━━ Dataset entries

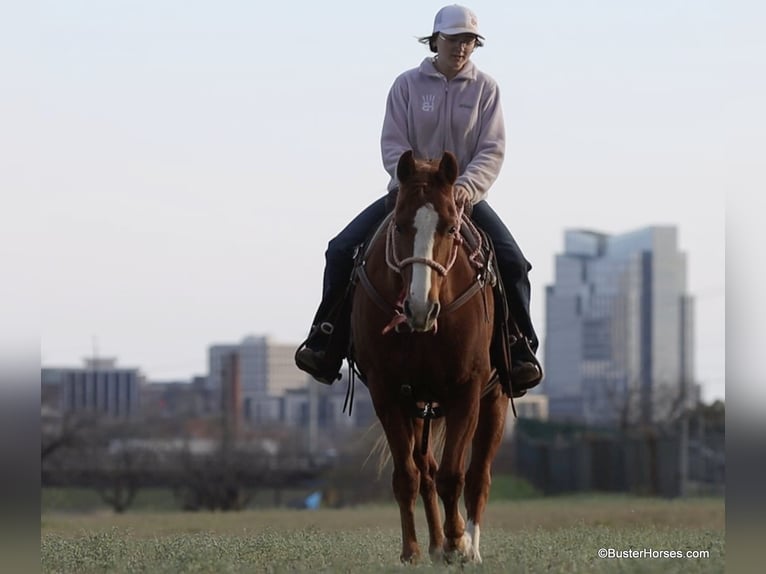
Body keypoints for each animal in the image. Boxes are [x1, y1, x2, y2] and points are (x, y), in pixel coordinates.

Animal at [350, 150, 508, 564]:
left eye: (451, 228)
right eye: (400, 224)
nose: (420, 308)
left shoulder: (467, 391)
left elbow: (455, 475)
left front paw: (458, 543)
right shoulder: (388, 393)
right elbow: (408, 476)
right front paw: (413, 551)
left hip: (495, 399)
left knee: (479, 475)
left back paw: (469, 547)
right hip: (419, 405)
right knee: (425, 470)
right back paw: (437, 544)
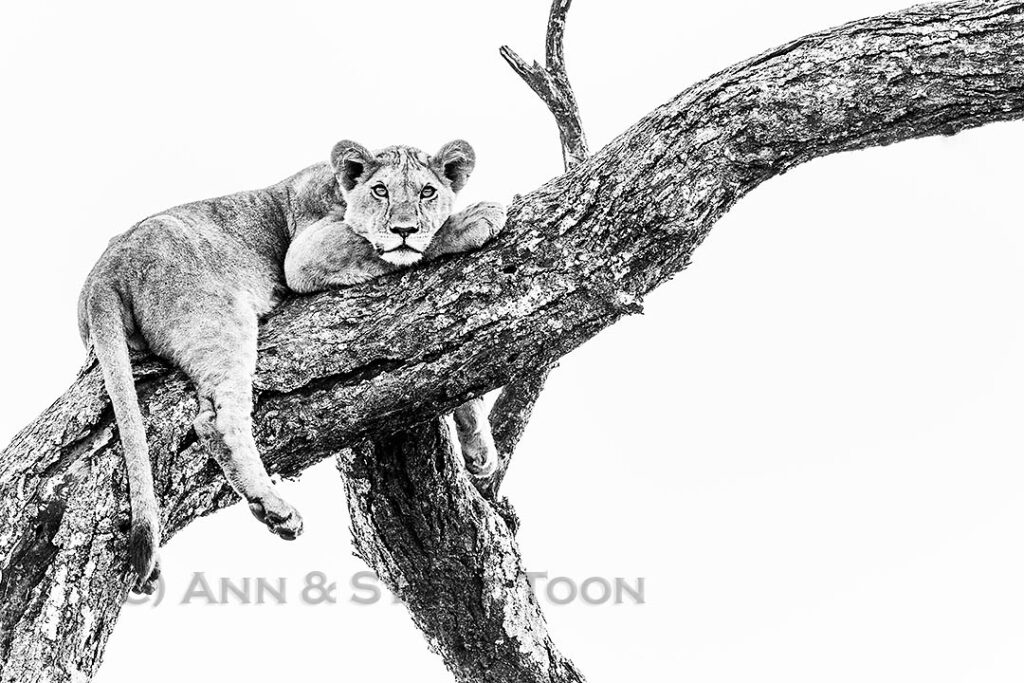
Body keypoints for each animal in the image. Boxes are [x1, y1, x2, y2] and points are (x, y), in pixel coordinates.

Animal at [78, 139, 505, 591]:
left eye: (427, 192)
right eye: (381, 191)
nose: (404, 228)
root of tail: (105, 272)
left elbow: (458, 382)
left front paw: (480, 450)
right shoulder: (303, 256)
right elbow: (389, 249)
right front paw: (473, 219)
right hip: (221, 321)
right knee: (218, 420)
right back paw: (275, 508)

━━━━

### Task
When you restate the listing above, give each line word for word but leave out every image.

### Completed exercise
Body keypoints for each animal in the image. Boxes are [x1, y1, x2, y2] and points are (x, y), in pixel coordinates.

Animal at [350, 150, 508, 564]:
left eye: (451, 228)
right eye: (400, 224)
nose: (420, 308)
left shoulder: (467, 391)
left elbow: (455, 475)
left front paw: (458, 543)
right shoulder: (388, 393)
right elbow: (408, 476)
right front paw: (413, 551)
left hip: (495, 399)
left knee: (479, 475)
left back paw: (469, 547)
right hip: (419, 405)
right knee: (425, 470)
right back paw: (437, 544)
Body keypoints for each animal in the image. Boxes are [x1, y1, x2, y2] and points are (x, y), in pixel coordinates.

Animal at [78, 139, 505, 591]:
left eye: (427, 192)
right eye: (381, 191)
nose: (404, 228)
root of tail: (105, 272)
left elbow: (458, 382)
left front paw: (480, 450)
right shoulder: (303, 256)
right elbow: (389, 249)
right front paw: (473, 219)
right hip: (221, 321)
right knee: (218, 420)
right back paw: (275, 508)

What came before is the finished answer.